A public history initiative spearheaded by faculty and students from Medford’s Tufts University is mapping hundreds of sites linked to more than 350 years of black history in Massachusetts.
According to the African American Trail Project’s website, the campaign—inspired by the research of Tufts historian Gerald R. Gill, who died in 2007—aims to “develop African American historical memory and intergenerational community” through the juxtaposition of contemporary movements such as Black Lives Matter and centuries-old history. (Did you know, for instance, that Massachusetts holds the jarring distinction of being both the first North American colony to legalize slavery and the first state to list no enslaved individuals in its 1790 filing for the inaugural federal census?)
Kendra Field, director of the university’s Center for the Study of Race and Democracy, and co-project leader Kerri Greenidge have partnered with historical groups across the greater Boston metro area, as well as fellow faculty, students and staff to build the database, which Tufts Now reports was initially launched in 2017 with a catalogue of around 115 entries.
Users can browse through the sites, which now number in the 200s, via a dropdown menu or randomly clicking through clusters of purple markers. Each entry features an address, brief history, photograph and links to further information, Katharine Q. Seelye details for The New York Times.
An accompanying online portal highlights specific sites from the 17th through 21st centuries, while a PDF map offers an alternative overview of selected locales by breaking down the list into an array of categories: monuments or works of art, businesses and organizations, streets and plazas, religious buildings, homes, public buildings, museums, schools, and burial grounds.
The project aims to draw attention to Massachusetts’ rich African-American historical legacy, which Field points out can often be framed reductively: Boston, for instance, is sometimes viewed as a place “where fugitive slaves came and were ‘rescued’ by the abolitionists, or … where people were throwing bricks at black children” during desegregation protests in the 1970s. The map is a way to interrogate those simplified narratives.

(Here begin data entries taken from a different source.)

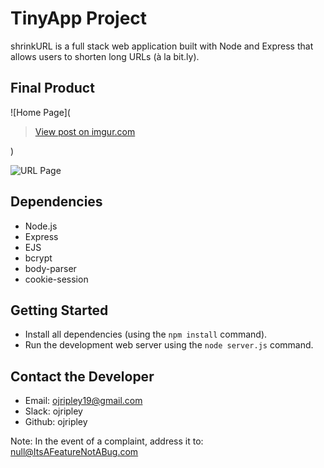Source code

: # TinyApp Project

shrinkURL is a full stack web application built with Node and Express that allows users to shorten long URLs (à la bit.ly).

## Final Product

![Home Page](<blockquote class="imgur-embed-pub" lang="en" data-id="8SN24Ua"><a href="https://imgur.com/8SN24Ua">View post on imgur.com</a></blockquote><script async src="//s.imgur.com/min/embed.js" charset="utf-8"></script>)

![URL Page](https://imgur.com/8SN24Ua)

## Dependencies

- Node.js
- Express
- EJS
- bcrypt
- body-parser
- cookie-session

## Getting Started

- Install all dependencies (using the `npm install` command).
- Run the development web server using the `node server.js` command.

## Contact the Developer

- Email: ojripley19@gmail.com
- Slack: ojripley
- Github: ojripley

Note: In the event of a complaint,
address it to: null@ItsAFeatureNotABug.com
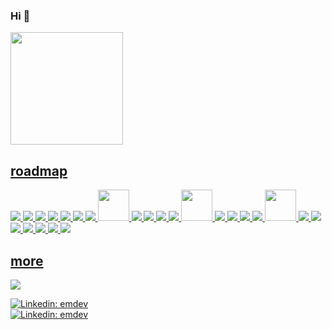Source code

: ### Hi 👋

<div>
  <a href="https://github.com/jokeCloud">
  <img height="180em" src="https://github-readme-stats.vercel.app/api/top-langs/?username=jokeCloud&layout=compact&langs_count=7&theme=github_dark"/>
</div>

## roadmap
<p align="left">
  <img src="https://icongr.am/devicon/javascript-original.svg?size=50&color=currentColor" />
  <img src="https://icongr.am/devicon/typescript-original.svg?size=50&color=currentColor" />
  <img src="https://icongr.am/devicon/nodejs-original.svg?size=50&color=currentColor" />
  <img src="https://icongr.am/devicon/react-original-wordmark.svg?size=50&color=currentColor" />
  <img src="https://icongr.am/devicon/vuejs-original-wordmark.svg?size=50&color=currentColor" />
  <img src="https://icongr.am/devicon/python-original.svg?size=50&color=currentColor" />  
  <img src="https://icongr.am/devicon/django-original.svg?size=50&color=currentColor" />  
  <img src="https://cdn.jsdelivr.net/gh/devicons/devicon/icons/flask/flask-original.svg" width="50" height="50"/>
  <img src="https://icongr.am/devicon/heroku-original-wordmark.svg?size=50&color=currentColor" />
  <img src="https://icongr.am/devicon/nginx-original.svg?size=50&color=currentColor" />
  <img src="https://icongr.am/devicon/html5-original-wordmark.svg?size=50&color=currentColor" />
  <img src="https://icongr.am/devicon/css3-original-wordmark.svg?size=50&color=currentColor" />  
  <img src="https://cdn.jsdelivr.net/gh/devicons/devicon/icons/bootstrap/bootstrap-original.svg"    width="50" height="50"/>
  <img src="https://icongr.am/devicon/docker-original-wordmark.svg?size=50&color=currentColor" />  
  <img src="https://icongr.am/devicon/mysql-original-wordmark.svg?size=50&color=currentColor" />
  <img src="https://icongr.am/devicon/postgresql-original-wordmark.svg?size=50&color=currentColor" />
  <img src="https://icongr.am/devicon/mongodb-original-wordmark.svg?size=50&color=currentColor" />
  <img src="https://cdn.jsdelivr.net/gh/devicons/devicon/icons/linux/linux-original.svg"            width="50" height="50"/>
  <img src="https://icongr.am/devicon/debian-original-wordmark.svg?size=50&color=currentColor" /> 
  <img src="https://icongr.am/devicon/vim-original.svg?size=50&color=currentColor" />
  <img src="https://icongr.am/devicon/redis-original-wordmark.svg?size=50&color=currentColor" />
  <img src="https://icongr.am/devicon/ruby-original-wordmark.svg?size=50&color=currentColor" />
  <img src="https://icongr.am/devicon/rails-original-wordmark.svg?size=50&color=currentColor" />
  <img src="https://icongr.am/devicon/c-original.svg?size=50&color=currentColor" />
  <img src="https://icongr.am/devicon/gimp-original-wordmark.svg?size=50&color=currentColor" />
  
  
</p>
  
  ## more 
<div> 
  <a href="https://www.youtube.com/channel/UCVcVVbpjauEo6PQYEjdb5QQ" target="_blank"><img src="https://img.shields.io/badge/digitalfenix-323232?style=for-the-badge&logo=youtube&logoColor=black" target="_blank"></a>
</div>
  
[![Linkedin: emdev](https://img.shields.io/badge/-emdev-blue?style=flat-square&logo=Linkedin&logoColor=white&link=https://www.linkedin.com/in/emerson-medalha/)](https://www.linkedin.com/in/emerson-medalha/)  
[![Linkedin: emdev](https://img.shields.io/badge/matrix-000000?style=for-the-badge&logo=Matrix&logoColor=white&link=https://skyline.github.com/jokecloud/2022/)](https://skyline.github.com/jokecloud/2022/)
  
  
  
  
  
  

  

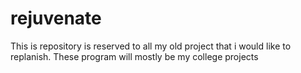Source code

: # rejuvenate
This is repository is reserved to all my old project that i would like to replanish.
These program will mostly be my college projects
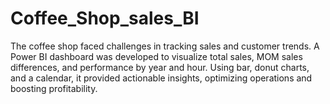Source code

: # Coffee_Shop_sales_BI
The coffee shop faced challenges in tracking sales and customer trends. A Power BI dashboard was developed to visualize total sales, MOM sales differences, and performance by year and hour. Using bar, donut charts, and a calendar, it provided actionable insights, optimizing operations and boosting profitability.
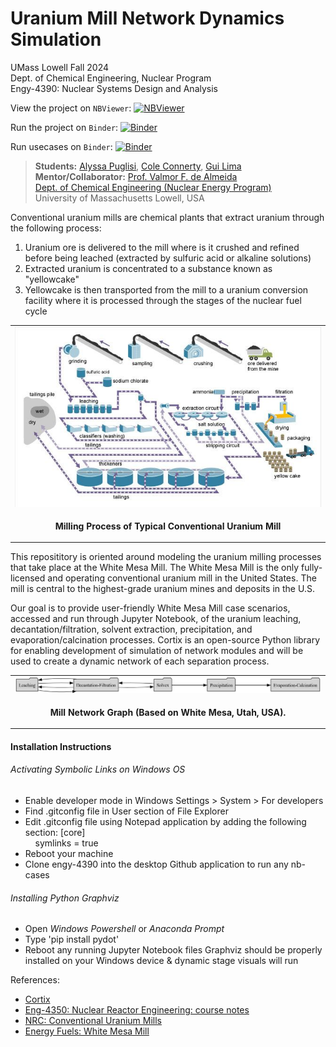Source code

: # Uranium Mill Network Dynamics Simulation

UMass Lowell Fall 2024 <br>
Dept. of Chemical Engineering, Nuclear Program <br>
Engy-4390: Nuclear Systems Design and Analysis

View the project on `NBViewer`: [![NBViewer](https://raw.githubusercontent.com/jupyter/design/master/logos/Badges/nbviewer_badge.svg)](https://nbviewer.jupyter.org/github/dpploy/engy-4390/blob/main/projects/2024/u-mill/reports/overall-project-report.ipynb)

Run the project on `Binder`: [![Binder](https://mybinder.org/badge_logo.svg)](https://mybinder.org/v2/gh/dpploy/engy-4390/HEAD?filepath=projects%2F2024%2Fu-mill%2Freports%2Foverall-project-report.ipynb)

Run usecases on `Binder`: [![Binder](https://mybinder.org/badge_logo.svg)](https://mybinder.org/v2/gh/dpploy/engy-4390/HEAD?filepath=projects%2F2024%2Fu-mill%2Fusecases)

 >**Students:** [Alyssa Puglisi](https://github.com/alyssa-puglisi), [Cole Connerty](https://github.com/coleconn9), [Gui Lima](https://github.com/G00BLiMA)  <br>
 >**Mentor/Collaborator:** [Prof. Valmor F. de Almeida](https://github.com/dealmeidavf) <br>
 >[Dept. of Chemical Engineering (Nuclear Energy Program)](https://www.uml.edu/Engineering/Chemical/faculty/de-Almeida-Valmor.aspx) <br>
 >University of Massachusetts Lowell, USA <br>

Conventional uranium mills are chemical plants that extract uranium through the following process:
1. Uranium ore is delivered to the mill where is it crushed and refined before being leached (extracted by sulfuric acid or alkaline solutions)
1. Extracted uranium is concentrated to a substance known as "yellowcake"
1. Yellowcake is then transported from the mill to a uranium conversion facility where it is processed through the stages of the nuclear fuel cycle

|  |
|:---:|
| <img width="700" src="pics/typical-conventional-uranium-mill.jpg" title="Typical Uranium Mill"> |
| <p style="text-align:center;"><b>Milling Process of Typical Conventional Uranium Mill</b></p> |


This reposititory is oriented around modeling the uranium milling processes that take place at the White Mesa Mill. The White Mesa Mill is the only fully-licensed and operating conventional uranium mill in the United States. The mill is central to the highest-grade uranium mines and deposits in the U.S. 

Our goal is to provide user-friendly White Mesa Mill case scenarios, accessed and run through Jupyter Notebook, of the uranium leaching, decantation/filtration, solvent extraction, precipitation, and evaporation/calcination processes. Cortix is an open-source Python library for enabling development of simulation of network modules and will be used to create a dynamic network of each separation process. 

|  |
|:---:|
| <img width="1200" src="pics/network-0.gv.png" title="Plant Layout"> |
| <p style="text-align:center;"><b>Mill Network Graph (Based on White Mesa, Utah, USA).</b></p> |

#### Installation Instructions

###### Activating Symbolic Links on Windows OS
+ Enable developer mode in Windows Settings > System > For developers
+ Find .gitconfig file in User section of File Explorer
+ Edit .gitconfig file using Notepad application by adding the following section:
[core] <br>
&nbsp;&nbsp;&nbsp;&nbsp;symlinks = true
+ Reboot your machine
+ Clone engy-4390 into the desktop Github application to run any nb-cases

###### Installing Python Graphviz
+ Open *Windows Powershell* or *Anaconda Prompt*
+ Type 'pip install pydot'
+ Reboot any running Jupyter Notebook files
Graphviz should be properly installed on your Windows device & dynamic stage visuals will run


References:

 + [Cortix](https://cortix.org/)
 + [Eng-4350: Nuclear Reactor Engineering: course notes](https://github.com/dpploy/engy-4350)
+ [NRC: Conventional Uranium Mills](https://www.nrc.gov/materials/uranium-recovery/extraction-methods/conventional-mills.html)
+ [Energy Fuels: White Mesa Mill](https://www.energyfuels.com/white-mesa-mill)
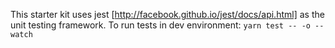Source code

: This starter kit uses jest [http://facebook.github.io/jest/docs/api.html] as the unit testing framework.
To run tests in dev environment:
`yarn test -- -o --watch`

“We wanted to make the history more visible and the facts accessible,” Field tells The New York Times’ Seelye.
Amongst the earliest sites spotlighted by the initiative are the Dorcester North Burying Ground, a 17th-century cemetery where two enslaved children named Ann and Cambridge, and one enslaved woman named Betty, were laid to rest, and the Zipporah Potter Atkins Site, which once hosted a house purchased by the eponymous Atkins, a free woman who was one of 17th-century Boston’s only black homeowners, in 1670.
Moving to the 18th and 19th centuries, Tufts Now highlights the Royall House, a Medford estate dating to 1737 that hosts the northern United States’ only surviving slave quarters, and the African Meeting House, which was mainly built by black laborers and became a meeting hub for Boston’s free African-American community. Also of note is a plaque commemorating the 1761 purchase of a seven- or eight-year-old girl taken from her home country of Senegal. Named Phillis after the ship upon which she’d arrived, she would become known as Phillis Wheatley, one of the most renowned poets of her time.
The New York Times’ Seelye outlines several additional points of interest: There’s the grave of Harriet Jacobs, an escapee who spent seven years hiding from her abusive master before going on to produce a memoir titled Incidents in the Life of a Slave Girl, Written by Herself, and the “Faces of Dudley” mural, which portrays former residents of Boston’s Roxbury neighborhood. Amongst the individuals depicted in the work are Malcolm X and Melnea Cass, a suffragist and civil rights activist.
More historical figures will be joining the ever-growing digital map as the project continues on. And if you have a place in mind, you can participate by suggesting new entries or proposing edits to existing ones via the project’s main hub.